世界中の投資家が固唾を呑んで見守ってきた、サウジアラビアの国営石油会社「サウジアラムコ」の新規株式公開(IPO)が、いよいよ現実味を帯びて動き出しました。地元メディアであるアルアラビアの報道によれば、同社は2019年11月03日にも正式な上場計画を発表する見通しとのことです。このIPOとは、未上場の企業が初めて自社の株を証券取引所に公開し、誰でも売買できるようにすることを指します。

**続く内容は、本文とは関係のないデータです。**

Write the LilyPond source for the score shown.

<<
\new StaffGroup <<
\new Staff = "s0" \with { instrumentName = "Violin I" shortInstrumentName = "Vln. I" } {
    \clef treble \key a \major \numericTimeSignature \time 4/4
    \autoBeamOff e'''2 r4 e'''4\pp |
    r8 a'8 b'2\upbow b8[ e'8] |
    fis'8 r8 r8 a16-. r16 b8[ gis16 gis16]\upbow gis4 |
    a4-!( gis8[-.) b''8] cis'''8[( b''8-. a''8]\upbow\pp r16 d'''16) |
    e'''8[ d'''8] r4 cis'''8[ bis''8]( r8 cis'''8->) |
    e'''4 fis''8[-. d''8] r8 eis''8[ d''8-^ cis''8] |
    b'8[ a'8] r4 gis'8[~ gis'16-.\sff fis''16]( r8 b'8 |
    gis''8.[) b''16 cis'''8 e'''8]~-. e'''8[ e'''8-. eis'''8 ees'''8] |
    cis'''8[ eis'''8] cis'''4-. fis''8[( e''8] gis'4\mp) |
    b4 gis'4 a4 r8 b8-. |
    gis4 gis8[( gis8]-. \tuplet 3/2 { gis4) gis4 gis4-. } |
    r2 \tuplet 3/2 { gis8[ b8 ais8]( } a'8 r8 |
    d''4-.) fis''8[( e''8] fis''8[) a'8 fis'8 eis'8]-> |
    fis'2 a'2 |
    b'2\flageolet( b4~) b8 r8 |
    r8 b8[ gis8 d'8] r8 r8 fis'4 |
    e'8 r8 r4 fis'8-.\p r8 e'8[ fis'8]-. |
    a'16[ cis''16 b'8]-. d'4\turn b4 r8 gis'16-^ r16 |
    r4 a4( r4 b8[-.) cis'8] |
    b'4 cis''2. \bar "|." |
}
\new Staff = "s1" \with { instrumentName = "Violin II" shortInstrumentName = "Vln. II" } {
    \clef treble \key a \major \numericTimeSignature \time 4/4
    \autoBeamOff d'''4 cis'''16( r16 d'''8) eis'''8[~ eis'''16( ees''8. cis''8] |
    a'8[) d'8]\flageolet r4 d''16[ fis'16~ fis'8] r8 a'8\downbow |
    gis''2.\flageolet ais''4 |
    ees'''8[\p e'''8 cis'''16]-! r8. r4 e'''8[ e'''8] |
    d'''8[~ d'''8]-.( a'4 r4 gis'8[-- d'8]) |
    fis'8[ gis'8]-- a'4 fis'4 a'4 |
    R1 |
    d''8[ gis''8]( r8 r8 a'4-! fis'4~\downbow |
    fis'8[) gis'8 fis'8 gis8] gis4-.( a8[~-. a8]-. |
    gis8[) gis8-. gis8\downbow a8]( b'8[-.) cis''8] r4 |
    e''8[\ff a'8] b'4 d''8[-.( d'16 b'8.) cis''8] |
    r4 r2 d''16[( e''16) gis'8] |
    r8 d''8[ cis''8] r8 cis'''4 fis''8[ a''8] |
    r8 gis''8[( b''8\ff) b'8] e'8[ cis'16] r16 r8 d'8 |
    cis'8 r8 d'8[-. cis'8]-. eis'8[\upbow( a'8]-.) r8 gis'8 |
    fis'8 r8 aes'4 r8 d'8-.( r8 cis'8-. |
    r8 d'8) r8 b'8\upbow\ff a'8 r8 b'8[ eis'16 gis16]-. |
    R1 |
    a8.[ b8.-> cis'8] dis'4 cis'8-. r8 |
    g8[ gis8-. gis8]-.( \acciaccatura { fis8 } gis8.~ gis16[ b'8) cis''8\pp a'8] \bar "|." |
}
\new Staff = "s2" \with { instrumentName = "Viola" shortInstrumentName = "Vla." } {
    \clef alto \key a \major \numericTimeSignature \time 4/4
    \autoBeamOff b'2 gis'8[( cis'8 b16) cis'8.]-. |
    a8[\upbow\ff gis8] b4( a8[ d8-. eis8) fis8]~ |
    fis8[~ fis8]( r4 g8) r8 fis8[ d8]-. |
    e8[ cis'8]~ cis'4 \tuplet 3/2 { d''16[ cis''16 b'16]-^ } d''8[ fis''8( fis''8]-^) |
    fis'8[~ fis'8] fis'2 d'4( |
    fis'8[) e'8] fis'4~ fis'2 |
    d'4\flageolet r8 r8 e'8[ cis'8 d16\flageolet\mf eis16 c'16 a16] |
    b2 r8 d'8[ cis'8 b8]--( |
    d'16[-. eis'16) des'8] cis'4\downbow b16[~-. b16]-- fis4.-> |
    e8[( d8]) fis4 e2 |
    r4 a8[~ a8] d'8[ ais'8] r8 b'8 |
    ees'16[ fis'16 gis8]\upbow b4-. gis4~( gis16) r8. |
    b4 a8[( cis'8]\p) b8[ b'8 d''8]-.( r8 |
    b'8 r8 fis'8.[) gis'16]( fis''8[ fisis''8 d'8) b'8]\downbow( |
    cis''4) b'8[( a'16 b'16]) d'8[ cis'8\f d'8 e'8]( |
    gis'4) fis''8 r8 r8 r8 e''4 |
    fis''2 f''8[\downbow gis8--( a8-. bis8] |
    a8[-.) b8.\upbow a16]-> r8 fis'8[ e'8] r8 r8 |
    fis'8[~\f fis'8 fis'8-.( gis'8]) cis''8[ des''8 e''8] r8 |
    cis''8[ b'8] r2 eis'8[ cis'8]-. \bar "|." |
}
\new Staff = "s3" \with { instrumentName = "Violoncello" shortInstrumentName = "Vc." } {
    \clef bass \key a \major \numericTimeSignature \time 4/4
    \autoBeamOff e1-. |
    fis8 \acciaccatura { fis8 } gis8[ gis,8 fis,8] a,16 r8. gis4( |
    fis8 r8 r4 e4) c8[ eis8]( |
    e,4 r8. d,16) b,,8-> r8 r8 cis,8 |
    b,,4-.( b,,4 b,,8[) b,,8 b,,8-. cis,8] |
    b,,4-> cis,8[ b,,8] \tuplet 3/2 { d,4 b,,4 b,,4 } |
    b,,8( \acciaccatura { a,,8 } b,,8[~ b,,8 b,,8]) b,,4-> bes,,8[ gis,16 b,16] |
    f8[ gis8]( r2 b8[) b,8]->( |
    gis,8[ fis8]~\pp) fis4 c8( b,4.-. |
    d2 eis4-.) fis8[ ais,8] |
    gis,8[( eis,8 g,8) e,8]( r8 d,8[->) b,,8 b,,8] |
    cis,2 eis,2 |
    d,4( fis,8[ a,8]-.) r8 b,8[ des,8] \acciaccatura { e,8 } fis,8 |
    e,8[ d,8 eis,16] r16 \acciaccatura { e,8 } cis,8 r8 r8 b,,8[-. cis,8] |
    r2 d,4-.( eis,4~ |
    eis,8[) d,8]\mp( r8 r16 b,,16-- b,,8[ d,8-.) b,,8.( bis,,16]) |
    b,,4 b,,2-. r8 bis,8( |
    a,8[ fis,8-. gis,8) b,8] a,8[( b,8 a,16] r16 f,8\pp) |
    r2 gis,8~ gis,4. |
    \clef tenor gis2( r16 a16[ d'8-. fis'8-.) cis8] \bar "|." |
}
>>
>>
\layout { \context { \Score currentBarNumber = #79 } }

具体的なスケジュールも明らかになりつつあり、2019年11月17日には投資家が株を購入する際の基準となる「売り出し価格」が公表される予定です。その後、2019年12月04日から実際の売り出しがスタートし、2019年12月11日にはサウジアラビア国内の証券取引所である「タダウル」で待望の取引が開始される見込みとなっています。この歴史的な瞬間に向け、市場の熱気は最高潮に達しているといえるでしょう。
SNS上では、この巨大企業の動向に対して「オイルマネーの象徴がついに市場へ降りてくるのか」「市場規模が塗り替えられる歴史的な一日になる」といった驚きと期待の声が溢れています。アラムコは世界最大級の原油生産量を誇り、その企業価値は数兆ドル規模とも囁かれているため、投資家のみならず経済に関心のある若年層からも、かつてないほどの注目を集めている状況です。
私個人の見解としては、今回の上場は単なる一企業の資金調達にとどまらず、サウジアラビアが石油依存脱却を目指す国家戦略「ビジョン2030」の試金石になると考えています。莫大な資金が動くことで、世界のエネルギー情勢や金融市場のパワーバランスが劇的に変化する可能性は否定できません。透明性の確保など課題は残りますが、2019年12月の取引開始は経済史に残る重大な転換点となるに違いありません。